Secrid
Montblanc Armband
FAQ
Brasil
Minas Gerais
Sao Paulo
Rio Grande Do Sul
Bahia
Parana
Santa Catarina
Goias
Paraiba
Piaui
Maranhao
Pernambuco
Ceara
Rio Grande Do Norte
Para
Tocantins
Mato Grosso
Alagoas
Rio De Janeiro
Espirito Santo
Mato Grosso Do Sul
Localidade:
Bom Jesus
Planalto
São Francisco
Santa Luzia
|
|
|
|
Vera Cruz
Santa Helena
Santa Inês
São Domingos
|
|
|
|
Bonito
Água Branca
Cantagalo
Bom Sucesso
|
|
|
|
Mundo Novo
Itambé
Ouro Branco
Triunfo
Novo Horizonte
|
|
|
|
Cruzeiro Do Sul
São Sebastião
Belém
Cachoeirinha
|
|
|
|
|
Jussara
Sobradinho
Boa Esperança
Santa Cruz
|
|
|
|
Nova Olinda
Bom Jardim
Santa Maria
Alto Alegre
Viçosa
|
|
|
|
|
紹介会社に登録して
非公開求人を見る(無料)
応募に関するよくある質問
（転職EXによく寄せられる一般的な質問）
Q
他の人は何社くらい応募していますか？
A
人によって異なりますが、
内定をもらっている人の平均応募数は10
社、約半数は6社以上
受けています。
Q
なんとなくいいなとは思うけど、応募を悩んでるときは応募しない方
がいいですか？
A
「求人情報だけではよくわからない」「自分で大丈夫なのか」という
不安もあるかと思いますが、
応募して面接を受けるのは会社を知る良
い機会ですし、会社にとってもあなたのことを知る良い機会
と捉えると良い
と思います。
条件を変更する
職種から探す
==
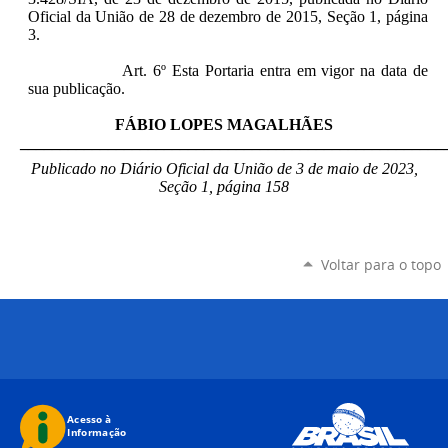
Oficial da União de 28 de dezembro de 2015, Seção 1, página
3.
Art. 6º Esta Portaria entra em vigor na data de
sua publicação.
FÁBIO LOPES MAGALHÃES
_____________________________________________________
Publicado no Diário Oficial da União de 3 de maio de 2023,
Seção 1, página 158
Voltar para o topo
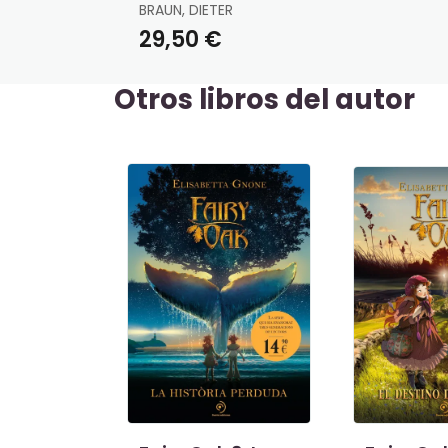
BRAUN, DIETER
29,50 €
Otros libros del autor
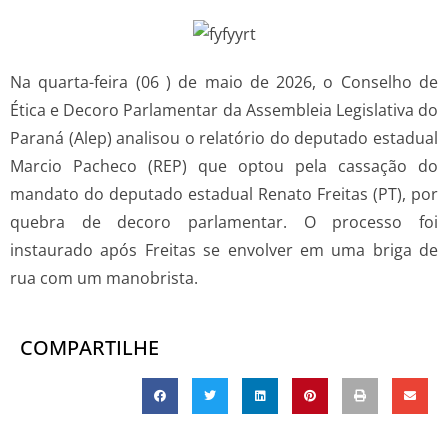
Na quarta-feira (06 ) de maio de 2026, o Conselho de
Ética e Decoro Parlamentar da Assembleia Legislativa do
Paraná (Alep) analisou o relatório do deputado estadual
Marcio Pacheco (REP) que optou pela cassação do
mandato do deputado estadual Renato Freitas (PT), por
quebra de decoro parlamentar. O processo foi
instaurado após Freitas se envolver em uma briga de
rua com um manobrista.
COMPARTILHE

■ Exercise directions ■
Pull out every line of the records that includes the string "União".

■ Task result ■
Oficial da União de 28 de dezembro de 2015, Seção 1, página
Publicado no Diário Oficial da União de 3 de maio de 2023,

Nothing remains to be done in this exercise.